The output adds a new level of grouping between sections and lines:

...
section: ident='main'
...
  paragraph: edge=120.60
    chunk: font=(TimesNewRoman, None, 18, 0),
           text=u'It will be clear by now that, if we are to have any chance of '
    chunk: font=(TimesNewRoman, None, 18, 0),
           text=u'making progress, I must produce example of \u2018real\u2019 mathematical '
    chunk: font=(TimesNewRoman, None, 18, 0),
           text=u'theorems, theorems which every mathematician will admit to be '
    chunk: font=(TimesNewRoman, None, 18, 0),
           text=u'first-rate. And here I am very handicapped by the restrictions '
    chunk: font=(TimesNewRoman, None, 18, 0),
           text=u'under which I am writing. On the one hand my examples must be '
    chunk: font=(TimesNewRoman, None, 18, 0),
           text=u'very simple, and intelligible to a reader who has no specialized '
    chunk: font=(TimesNewRoman, None, 18, 0),
           text=u'mathematical knowledge; no elaborate preliminary explanations '
    chunk: font=(TimesNewRoman, None, 18, 0),
           text=u'must be needs; and a reader must be able to follow the proofs as '
    chunk: font=(TimesNewRoman, None, 18, 0),
           text=u'well as the enunciations. These conditions exclude, for instance, '
    chunk: font=(TimesNewRoman, None, 18, 0),
           text=u'many of the most beautiful theorems of the theory of numbers, '
    chunk: font=(TimesNewRoman, None, 18, 0),
           text=u'such as Fermat\u2019s \u2018two square\u2019 theorem on the law of quadratic '
    chunk: font=(TimesNewRoman, None, 18, 0),
           text=u'reciprocity. And on the other hand my examples should be drawn '
    chunk: font=(TimesNewRoman, None, 18, 0),
           text=u'from the \u2018pukka\u2019 mathematics, the mathematics of the working '
    chunk: font=(TimesNewRoman, None, 18, 0),
           text=u'professional mathematician; and this condition excludes a good '
    chunk: font=(TimesNewRoman, None, 18, 0),
           text=u'deal which it would be comparatively easy to make intelligible '
    chunk: font=(TimesNewRoman, None, 18, 0),
           text=u'but which trespasses on logic and mathematical philosophy.'
  paragraph: edge=135.00
    chunk: font=(TimesNewRoman, None, 18, 0),
           text=u'I can hardly do better than go back to the Greeks. I will state '
    chunk: font=(TimesNewRoman, None, 18, 0),
           text=u'and prove two of the famous theorems of Greek mathematics. '
    chunk: font=(TimesNewRoman, None, 18, 0),
           text=u'They are \u2018simple\u2019 theorems, simple both in idea and in execution, '
...

HTMLGenerator

This stage produces, as the name suggests, HTML output. However, the HTML output is grouped into blocks.

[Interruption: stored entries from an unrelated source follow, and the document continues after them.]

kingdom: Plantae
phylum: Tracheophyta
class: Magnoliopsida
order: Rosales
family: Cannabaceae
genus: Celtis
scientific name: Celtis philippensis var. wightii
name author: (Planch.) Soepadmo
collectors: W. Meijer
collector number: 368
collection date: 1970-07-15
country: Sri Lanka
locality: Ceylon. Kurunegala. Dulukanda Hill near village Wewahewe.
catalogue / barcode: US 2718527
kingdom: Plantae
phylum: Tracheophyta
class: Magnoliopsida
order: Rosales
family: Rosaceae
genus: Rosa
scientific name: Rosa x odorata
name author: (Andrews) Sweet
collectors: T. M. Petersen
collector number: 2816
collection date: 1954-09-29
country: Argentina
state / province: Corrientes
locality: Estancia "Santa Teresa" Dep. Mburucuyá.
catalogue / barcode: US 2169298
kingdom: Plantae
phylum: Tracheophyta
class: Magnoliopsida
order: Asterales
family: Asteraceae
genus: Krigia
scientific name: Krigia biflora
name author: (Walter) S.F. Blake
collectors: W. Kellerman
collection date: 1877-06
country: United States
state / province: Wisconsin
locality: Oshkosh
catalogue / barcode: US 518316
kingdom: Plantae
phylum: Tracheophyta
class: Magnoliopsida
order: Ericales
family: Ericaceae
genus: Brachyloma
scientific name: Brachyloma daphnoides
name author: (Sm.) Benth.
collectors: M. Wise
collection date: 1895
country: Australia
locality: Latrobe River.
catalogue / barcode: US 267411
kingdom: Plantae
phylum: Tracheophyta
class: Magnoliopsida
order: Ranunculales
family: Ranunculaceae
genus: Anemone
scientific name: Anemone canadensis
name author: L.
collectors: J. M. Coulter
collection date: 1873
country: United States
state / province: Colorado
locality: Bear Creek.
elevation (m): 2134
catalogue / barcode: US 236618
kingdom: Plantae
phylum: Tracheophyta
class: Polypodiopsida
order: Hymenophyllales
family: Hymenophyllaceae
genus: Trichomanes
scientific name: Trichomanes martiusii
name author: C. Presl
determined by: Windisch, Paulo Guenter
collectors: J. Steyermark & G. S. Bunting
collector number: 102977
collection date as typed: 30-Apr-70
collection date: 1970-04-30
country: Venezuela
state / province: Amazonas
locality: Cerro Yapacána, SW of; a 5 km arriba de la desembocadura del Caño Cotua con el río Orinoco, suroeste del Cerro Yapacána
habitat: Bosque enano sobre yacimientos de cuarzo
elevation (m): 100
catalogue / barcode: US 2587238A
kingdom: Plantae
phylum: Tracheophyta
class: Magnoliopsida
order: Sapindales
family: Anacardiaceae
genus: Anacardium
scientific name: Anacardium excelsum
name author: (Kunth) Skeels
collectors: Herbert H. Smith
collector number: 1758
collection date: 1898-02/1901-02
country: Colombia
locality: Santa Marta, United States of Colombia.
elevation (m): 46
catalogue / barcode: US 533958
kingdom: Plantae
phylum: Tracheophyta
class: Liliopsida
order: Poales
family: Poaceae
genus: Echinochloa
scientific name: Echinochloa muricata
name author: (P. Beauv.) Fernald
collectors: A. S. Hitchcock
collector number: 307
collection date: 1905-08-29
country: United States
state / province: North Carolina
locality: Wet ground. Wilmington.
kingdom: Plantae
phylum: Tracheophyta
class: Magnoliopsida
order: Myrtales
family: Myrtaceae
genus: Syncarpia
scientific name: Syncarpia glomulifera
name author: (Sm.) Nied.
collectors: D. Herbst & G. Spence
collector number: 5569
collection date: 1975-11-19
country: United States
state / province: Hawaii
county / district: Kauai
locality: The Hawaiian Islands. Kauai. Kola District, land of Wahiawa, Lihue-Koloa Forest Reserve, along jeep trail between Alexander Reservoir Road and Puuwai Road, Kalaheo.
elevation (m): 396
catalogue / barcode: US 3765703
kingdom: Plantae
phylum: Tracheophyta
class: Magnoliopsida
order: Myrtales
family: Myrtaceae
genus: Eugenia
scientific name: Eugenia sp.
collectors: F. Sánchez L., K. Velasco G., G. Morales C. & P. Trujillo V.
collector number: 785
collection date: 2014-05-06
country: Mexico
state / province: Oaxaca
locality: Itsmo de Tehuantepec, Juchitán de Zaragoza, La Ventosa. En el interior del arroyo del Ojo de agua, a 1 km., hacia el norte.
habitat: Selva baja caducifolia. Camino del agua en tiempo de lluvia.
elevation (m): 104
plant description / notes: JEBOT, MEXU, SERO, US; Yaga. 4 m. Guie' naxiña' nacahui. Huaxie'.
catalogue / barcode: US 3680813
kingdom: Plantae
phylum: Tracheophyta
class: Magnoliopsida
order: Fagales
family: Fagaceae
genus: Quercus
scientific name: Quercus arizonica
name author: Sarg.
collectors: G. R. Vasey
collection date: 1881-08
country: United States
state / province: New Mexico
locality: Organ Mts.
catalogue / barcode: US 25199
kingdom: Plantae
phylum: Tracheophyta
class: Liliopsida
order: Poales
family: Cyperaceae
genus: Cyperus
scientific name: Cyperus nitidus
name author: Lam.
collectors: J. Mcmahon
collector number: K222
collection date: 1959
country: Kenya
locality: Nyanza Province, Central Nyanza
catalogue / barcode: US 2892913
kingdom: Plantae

The filter processes a paragraph at a time, wrapping the paragraph in appropriate tags, and then grouping and wrapping the chunks within it. Many heuristics are applied to identify headings, superscripts, etc., by font and size.

The HTML is output as a series of strings, but the series of strings is grouped by block. A new block is created for each heading or section break encountered in the document. This helps to narrow the scope of regular expressions applied in the next filter.

OutputWriter

Despite our best efforts, some quirks remain in the generated output, and we’re also missing some markup on special pages. This filter fixes that by applying:

HTML is grouped and the regular expressions are applied to whole blocks. This strategy is preferable to hand-editing the generated output, because it allows us to introduce new heuristics in intermediate stages without having to redo hand-edits.

The final stage, after automated editing, is to convert the text to the output encoding (UTF8) and print it on standard output. The following command ties it all together and converts PDF to HTML in one pipelined action:

pdf2txt.py -t xml "A Mathematician's Apology.pdf" | \
    python ama_generate.py | tidy -utf8 > g.h._hardy_-_a_mathematicians_apology.html

Our example page forms part of section 12 in the finished product.